So it's 11:24am. I've had sex twice and been laid 3 times. I love holidays!
I understand the whole sex thing but did you really get laid or is that synonymous for more alcohol?????
Honestly.
Don't say a word.
So I just did the walk of shame at dunkin... A lady told me me I was really dressed up and I told her I was going to a luncheon.
guess who just trotted in eating her oats and wagging her penis
Well, I fucked her. But the sex wasn't all that great. Morning sex never is
He proposed that we "bone". I've completely given up on boys.
I'll be honest, not actually surprised to find half a Big Mac box and bits of broken security glass by the sofa.
She just told me she's too full for a reach-around.
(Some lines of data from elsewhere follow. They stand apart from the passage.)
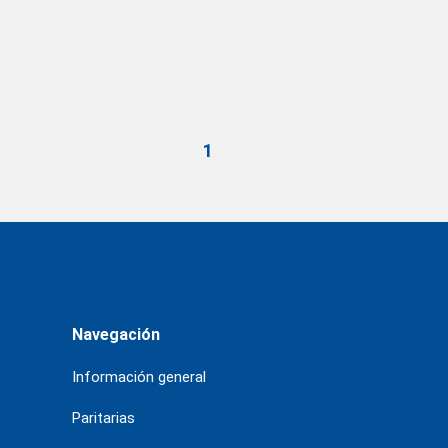
1
Navegación
Información general
Paritarias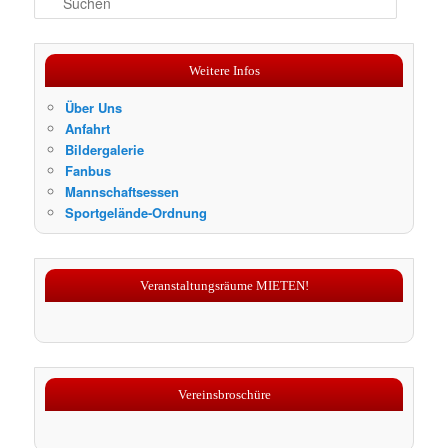
u
c
h
Weitere Infos
e
n
Über Uns
Anfahrt
Bildergalerie
Fanbus
Mannschaftsessen
Sportgelände-Ordnung
Veranstaltungsräume MIETEN!
Vereinsbroschüre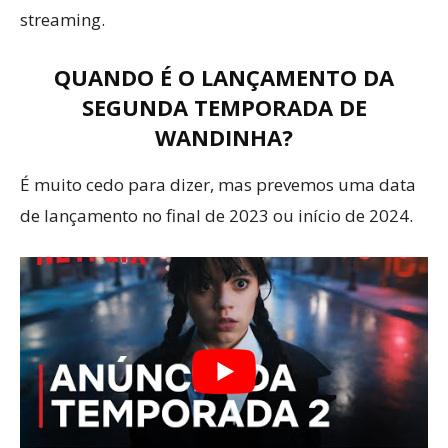
streaming.
QUANDO É O LANÇAMENTO DA
SEGUNDA TEMPORADA DE
WANDINHA?
É muito cedo para dizer, mas prevemos uma data
de lançamento no final de 2023 ou início de 2024.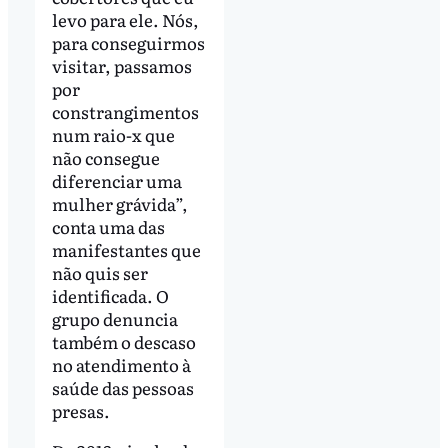
levo para ele. Nós,
para conseguirmos
visitar, passamos
por
constrangimentos
num raio-x que
não consegue
diferenciar uma
mulher grávida”,
conta uma das
manifestantes que
não quis ser
identificada. O
grupo denuncia
também o descaso
no atendimento à
saúde das pessoas
presas.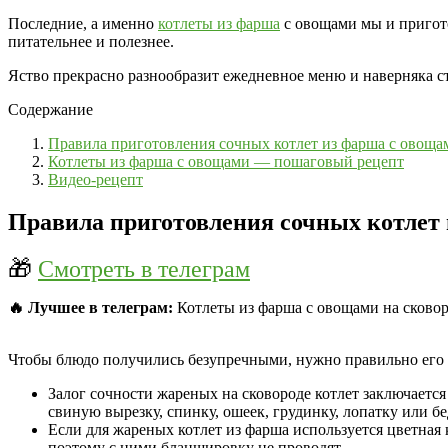
Последние, а именно
котлеты из фарша
с овощами мы и пригото
питательнее и полезнее.
Яство прекрасно разнообразит ежедневное меню и наверняка ст
Содержание
Правила приготовления сочных котлет из фарша с овоща
Котлеты из фарша с овощами — пошаговый рецепт
Видео-рецепт
Правила приготовления сочных котлет
🎁
Смотреть в телеграм
🔥 Лучшее в телеграм:
Котлеты из фарша с овощами на сковор
Чтобы блюдо получились безупречными, нужно правильно его 
Залог сочности жареных на сковороде котлет заключается
свиную вырезку, спинку, ошеек, грудинку, лопатку или 
Если для жареных котлет из фарша используется цветная 
поэтому с ними бланшировку не проводят.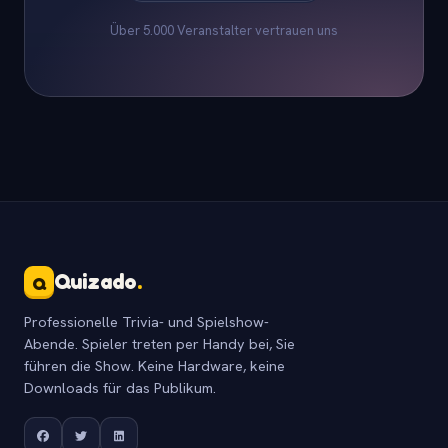
Über 5.000 Veranstalter vertrauen uns
Quizado
.
Q
Professionelle Trivia- und Spielshow-
Abende. Spieler treten per Handy bei, Sie
führen die Show. Keine Hardware, keine
Downloads für das Publikum.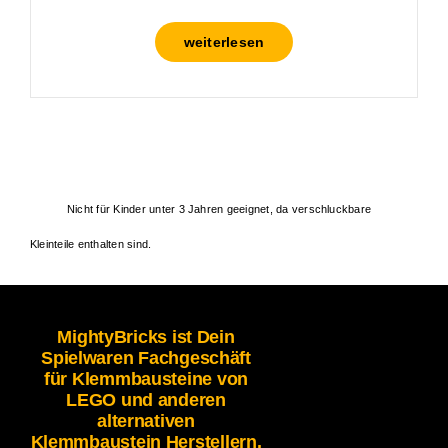
weiterlesen
Nicht für Kinder unter 3 Jahren geeignet, da verschluckbare
Kleinteile enthalten sind.
MightyBricks ist Dein
Spielwaren Fachgeschäft
für Klemmbausteine von
LEGO und anderen
alternativen
Klemmbaustein Herstellern.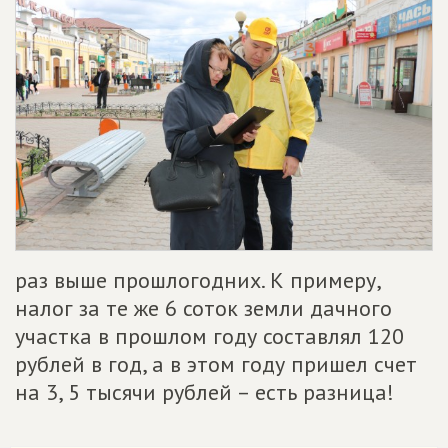
раз выше прошлогодних. К примеру,
налог за те же 6 соток земли дачного
участка в прошлом году составлял 120
рублей в год, а в этом году пришел счет
на 3, 5 тысячи рублей – есть разница!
Sad.
He told me that I smelled like a Glade Plug-in, then sang the Menard's jingle in it's entirety in between kissing me.
I just finished deleting miscellaneous contacts from my phone ... time for a HIV test!
Nothing says Merry Christmas like gifting a bottle of rum and finishing it yourself then leaning over at the dinner table to puke it back up.
I just told a bottle to be chill
and meant it
she's fucked both of my roommates but not me. i feel like I'm not part of the group anymore
Remember how we use to say "this will be the year I'll get my shit together!" And like we stopped doing that because we know that isn't happening anytime soon.
Oh shit. My bra is undone and I'm pretty sure I peed on my sandal
they told me that it was glow in the dark and would make me magical. I was too drunk to say no. I woke up to a purple vagina.